En las últimas semanas, una sensación recurrente ha generado curiosidad y molestia entre los guatemaltecos: pequeñas descargas eléctricas al tocar objetos metálicos, puertas o incluso a otras personas. Aunque para algunos esto podría parecer una situación extraña o médica, la realidad tiene una explicación científica ligada estrictamente a las condiciones climáticas actuales del país.

Según datos compartidos por el portal especializado Clima Guatemala, este fenómeno se debe a la llegada de masas de aire ártico.

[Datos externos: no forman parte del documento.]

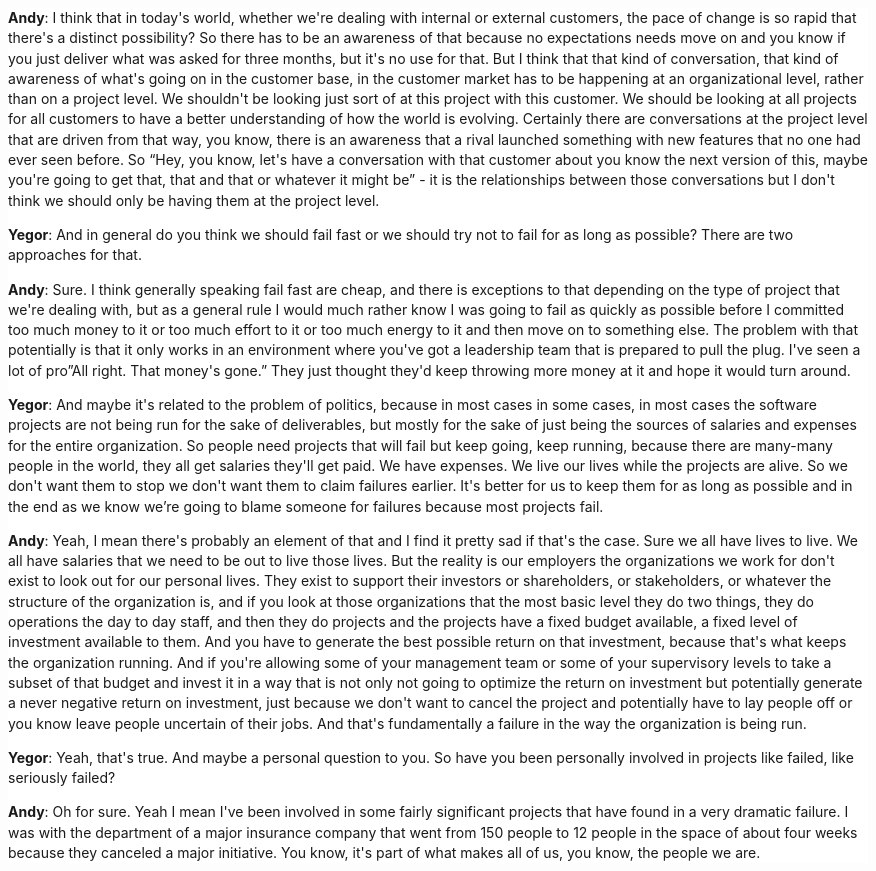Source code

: **Andy**: I think that in today's world, whether we're dealing with internal or external customers, the pace of change is so rapid that there's a distinct possibility? So there has to be an awareness of that because no expectations needs move on and you know if you just deliver what was asked for three months, but it's no use for that. But I think that that kind of conversation, that kind of awareness of what's going on in the customer base, in the customer market has to be happening at an organizational level, rather than on a project level. We shouldn't be looking just sort of at this project with this customer. We should be looking at all projects for all customers to have a better understanding of how the world is evolving. Certainly there are conversations at the project level that are driven from that way, you know, there is an awareness that a rival launched something with new features that no one had ever seen before. So “Hey, you know, let's have a conversation with that customer about you know the next version of this, maybe you're going to get that, that and that or whatever it might be” - it is the relationships between those conversations but I don't think we should only be having them at the project level.

**Yegor**: And in general do you think we should fail fast or we should try not to fail for as long as possible? There are two approaches for that.

**Andy**: Sure. I think generally speaking fail fast are cheap, and there is exceptions to that depending on the type of project that we're dealing with, but as a general rule I would much rather know I was going to fail as quickly as possible before I committed too much money to it or too much effort to it or too much energy to it and then move on to something else. The problem with that potentially is that it only works in an environment where you've got a leadership team that is prepared to pull the plug. I've seen a lot of pro”All right. That money's gone.” They just thought they'd keep throwing more money at it and hope it would turn around.

**Yegor**: And maybe it's related to the problem of politics, because in most cases in some cases, in most cases the software projects are not being run for the sake of deliverables, but mostly for the sake of just being the sources of salaries and expenses for the entire organization. So people need projects that will fail but keep going, keep running, because there are many-many people in the world, they all get salaries they'll get paid. We have expenses. We live our lives while the projects are alive. So we don't want them to stop we don't want them to claim failures earlier. It's better for us to keep them for as long as possible and in the end as we know we’re going to blame someone for failures because most projects fail.

**Andy**: Yeah, I mean there's probably an element of that and I find it pretty sad if that's the case. Sure we all have lives to live. We all have salaries that we need to be out to live those lives. But the reality is our employers the organizations we work for don't exist to look out for our personal lives. They exist to support their investors or shareholders, or stakeholders, or whatever the structure of the organization is, and if you look at those organizations that the most basic level they do two things, they do operations the day to day staff, and then they do projects and the projects have a fixed budget available, a fixed level of investment available to them. And you have to generate the best possible return on that investment, because that's what keeps the organization running. And if you're allowing some of your management team or some of your supervisory levels to take a subset of that budget and invest it in a way that is not only not going to optimize the return on investment but potentially generate a never negative return on investment, just because we don't want to cancel the project and potentially have to lay people off or you know leave people uncertain of their jobs. And that's fundamentally a failure in the way the organization is being run.

**Yegor**: Yeah, that's true. And maybe a personal question to you. So have you been personally involved in projects like failed, like seriously failed?

**Andy**: Oh for sure. Yeah I mean I've been involved in some fairly significant projects that have found in a very dramatic failure. I was with the department of a major insurance company that went from 150 people to 12 people in the space of about four weeks because they canceled a major initiative. You know, it's part of what makes all of us, you know, the people we are.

Estas masas se caracterizan por ser extremadamente secas, provocando que la humedad relativa en regiones del centro, occidente y suroriente descienda a niveles inferiores al 30%. En un ambiente normal o húmedo, las partículas de agua en el aire ayudan a disipar la electricidad estática de forma natural; sin embargo, con la sequedad actual, el cuerpo humano se convierte en un acumulador de carga.

El uso de prendas de invierno, como suéteres de lana o ponchos de materiales sintéticos, incrementa la fricción y, por ende, la acumulación de energía. Al entrar en contacto con una superficie conductora, se produce un “arco eléctrico” que genera un chasquido sonoro y, en ocasiones, un dolor leve pero sorpresivo. Expertos sugieren que, para mitigar estas descargas, se debe tocar primero una pared o cargar un objeto metálico pequeño (como una llave) para descargar la energía de forma controlada antes de tocar superficies grandes.